What is needed: What you return should be each line of the data containing the string "langfris".

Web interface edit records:
▬▬▬▬▬▬

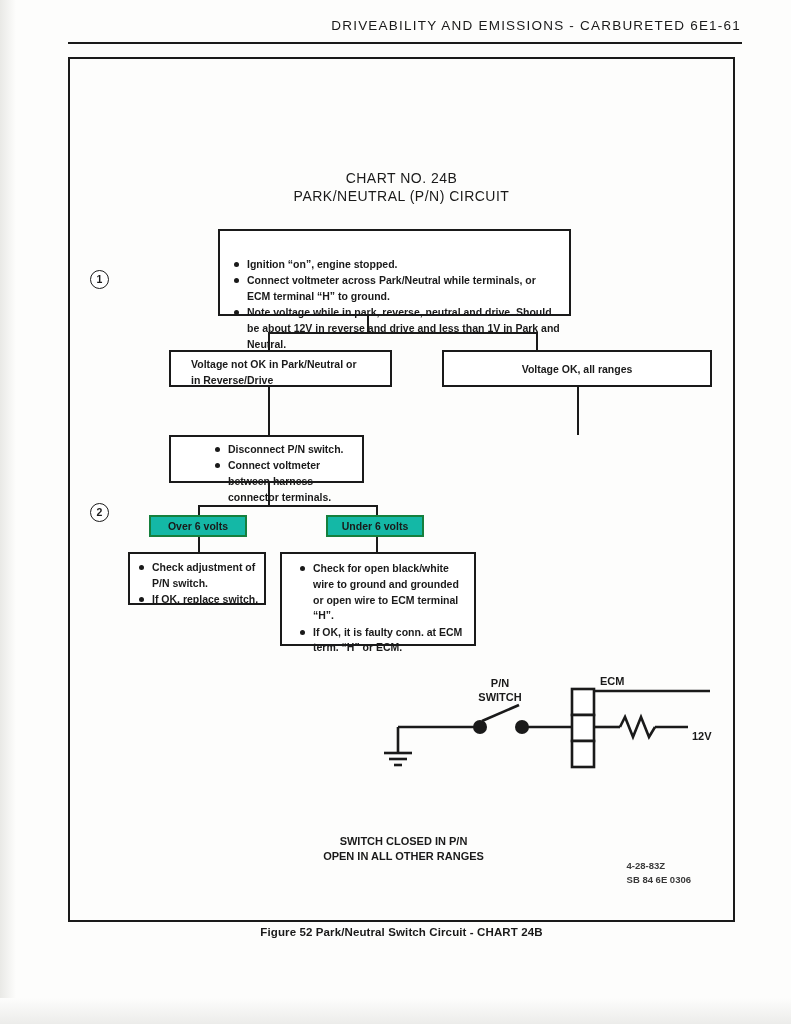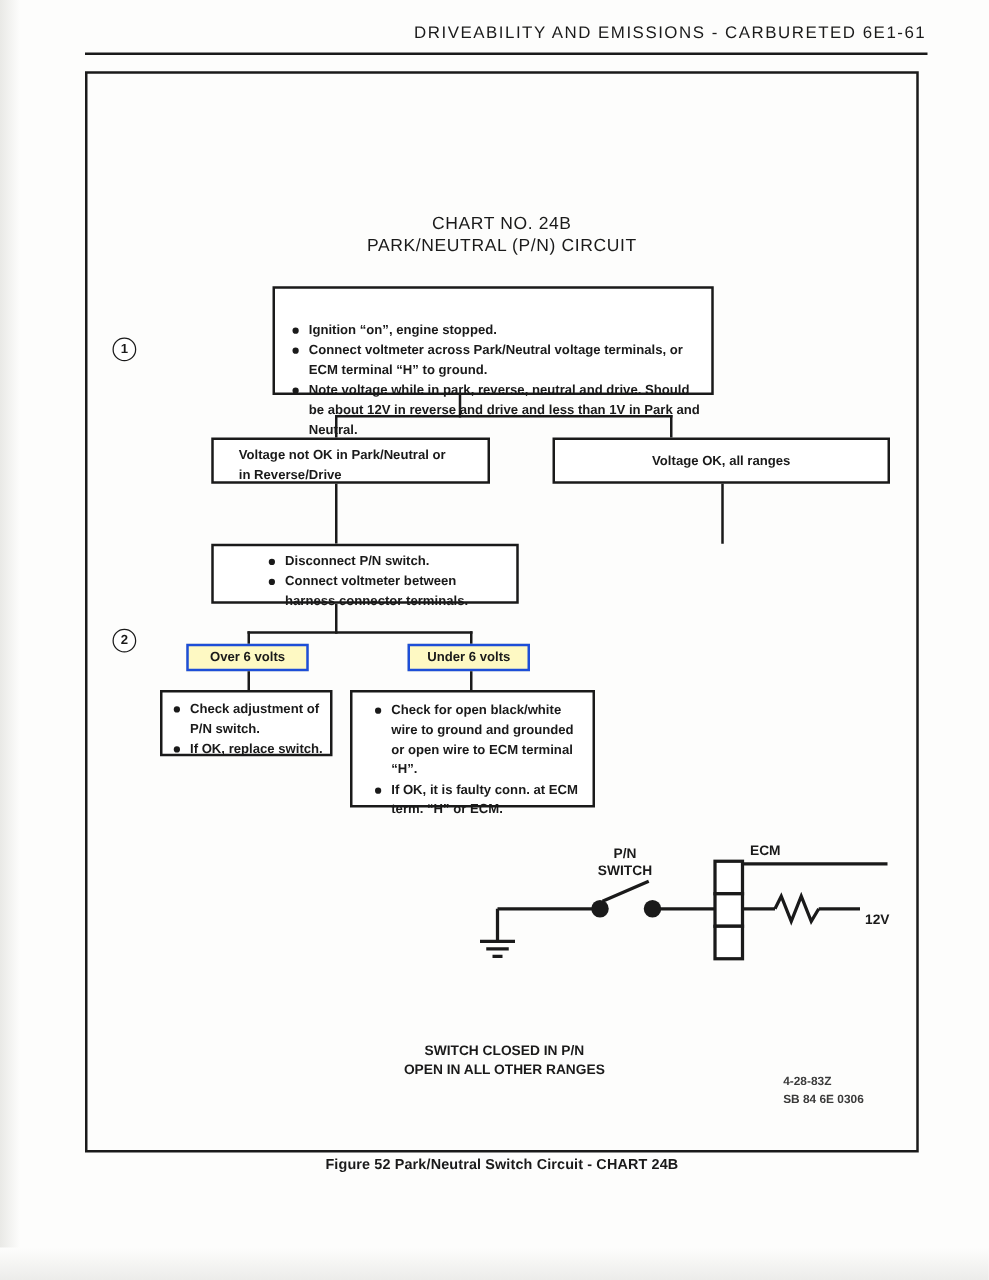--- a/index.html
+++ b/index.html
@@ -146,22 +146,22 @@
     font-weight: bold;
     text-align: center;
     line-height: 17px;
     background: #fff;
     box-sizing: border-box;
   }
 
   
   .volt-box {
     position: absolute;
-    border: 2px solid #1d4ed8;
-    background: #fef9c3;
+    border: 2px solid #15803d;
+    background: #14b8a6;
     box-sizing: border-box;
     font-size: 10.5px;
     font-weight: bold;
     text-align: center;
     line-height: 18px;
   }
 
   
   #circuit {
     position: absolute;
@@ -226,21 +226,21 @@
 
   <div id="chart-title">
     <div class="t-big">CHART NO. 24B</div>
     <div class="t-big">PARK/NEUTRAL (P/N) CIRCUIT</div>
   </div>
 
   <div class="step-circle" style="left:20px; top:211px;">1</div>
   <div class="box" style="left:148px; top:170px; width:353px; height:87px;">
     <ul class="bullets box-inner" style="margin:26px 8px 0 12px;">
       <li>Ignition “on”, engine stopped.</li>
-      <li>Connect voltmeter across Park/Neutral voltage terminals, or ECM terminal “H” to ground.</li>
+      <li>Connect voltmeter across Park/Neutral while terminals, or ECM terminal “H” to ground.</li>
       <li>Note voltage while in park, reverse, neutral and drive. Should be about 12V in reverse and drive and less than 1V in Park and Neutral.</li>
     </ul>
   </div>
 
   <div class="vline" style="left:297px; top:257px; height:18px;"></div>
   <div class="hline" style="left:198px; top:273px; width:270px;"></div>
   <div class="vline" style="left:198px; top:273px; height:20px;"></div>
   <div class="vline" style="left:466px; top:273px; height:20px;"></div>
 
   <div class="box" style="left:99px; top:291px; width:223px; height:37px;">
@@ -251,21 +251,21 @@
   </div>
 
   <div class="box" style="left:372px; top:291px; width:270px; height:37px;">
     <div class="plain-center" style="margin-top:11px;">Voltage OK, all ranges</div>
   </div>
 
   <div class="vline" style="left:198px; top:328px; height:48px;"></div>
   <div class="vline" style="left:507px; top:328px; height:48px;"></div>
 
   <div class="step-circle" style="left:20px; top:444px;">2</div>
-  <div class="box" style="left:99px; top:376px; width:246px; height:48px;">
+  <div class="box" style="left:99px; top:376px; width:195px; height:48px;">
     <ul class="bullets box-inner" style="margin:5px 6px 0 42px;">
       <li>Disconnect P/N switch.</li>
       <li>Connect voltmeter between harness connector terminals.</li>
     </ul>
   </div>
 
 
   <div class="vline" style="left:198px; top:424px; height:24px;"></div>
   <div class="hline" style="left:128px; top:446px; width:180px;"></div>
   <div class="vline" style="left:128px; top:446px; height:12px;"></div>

▬▬▬▬▬▬

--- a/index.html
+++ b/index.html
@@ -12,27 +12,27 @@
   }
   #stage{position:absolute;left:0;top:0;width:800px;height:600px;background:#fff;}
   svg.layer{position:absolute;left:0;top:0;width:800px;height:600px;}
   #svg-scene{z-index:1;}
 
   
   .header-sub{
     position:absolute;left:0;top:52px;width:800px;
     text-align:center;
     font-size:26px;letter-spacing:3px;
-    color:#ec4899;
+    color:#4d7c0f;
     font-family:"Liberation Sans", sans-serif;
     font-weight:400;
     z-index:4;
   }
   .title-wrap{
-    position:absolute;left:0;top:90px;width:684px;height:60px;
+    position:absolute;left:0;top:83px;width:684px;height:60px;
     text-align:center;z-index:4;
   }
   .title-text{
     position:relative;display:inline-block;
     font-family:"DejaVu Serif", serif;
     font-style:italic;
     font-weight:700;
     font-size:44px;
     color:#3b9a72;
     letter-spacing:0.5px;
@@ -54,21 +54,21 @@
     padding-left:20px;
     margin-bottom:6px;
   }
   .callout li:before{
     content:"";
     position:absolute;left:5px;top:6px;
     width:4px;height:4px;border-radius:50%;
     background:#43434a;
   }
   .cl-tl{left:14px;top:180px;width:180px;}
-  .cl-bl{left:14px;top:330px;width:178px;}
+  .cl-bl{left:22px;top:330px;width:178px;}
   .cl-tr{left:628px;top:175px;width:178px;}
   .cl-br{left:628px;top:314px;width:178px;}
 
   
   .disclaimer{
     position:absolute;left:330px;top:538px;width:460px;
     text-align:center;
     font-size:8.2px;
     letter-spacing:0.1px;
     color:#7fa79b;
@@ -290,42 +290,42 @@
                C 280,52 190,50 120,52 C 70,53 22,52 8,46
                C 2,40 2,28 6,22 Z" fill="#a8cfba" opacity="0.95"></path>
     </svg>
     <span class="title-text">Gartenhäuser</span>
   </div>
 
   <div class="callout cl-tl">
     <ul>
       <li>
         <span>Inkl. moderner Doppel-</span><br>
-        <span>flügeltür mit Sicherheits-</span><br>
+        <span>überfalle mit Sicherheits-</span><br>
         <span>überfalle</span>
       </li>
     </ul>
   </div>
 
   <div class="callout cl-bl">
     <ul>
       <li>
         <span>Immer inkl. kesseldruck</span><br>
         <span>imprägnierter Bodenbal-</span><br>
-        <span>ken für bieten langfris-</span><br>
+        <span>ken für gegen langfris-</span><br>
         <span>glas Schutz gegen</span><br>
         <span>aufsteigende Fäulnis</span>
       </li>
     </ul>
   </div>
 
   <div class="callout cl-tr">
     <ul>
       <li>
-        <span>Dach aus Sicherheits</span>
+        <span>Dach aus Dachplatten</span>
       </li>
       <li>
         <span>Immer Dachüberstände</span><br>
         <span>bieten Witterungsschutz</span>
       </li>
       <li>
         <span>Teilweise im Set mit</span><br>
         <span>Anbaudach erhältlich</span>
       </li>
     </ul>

▬▬▬▬▬▬

Output of the exercise:
-        <span>ken für bieten langfris-</span><br>
+        <span>ken für gegen langfris-</span><br>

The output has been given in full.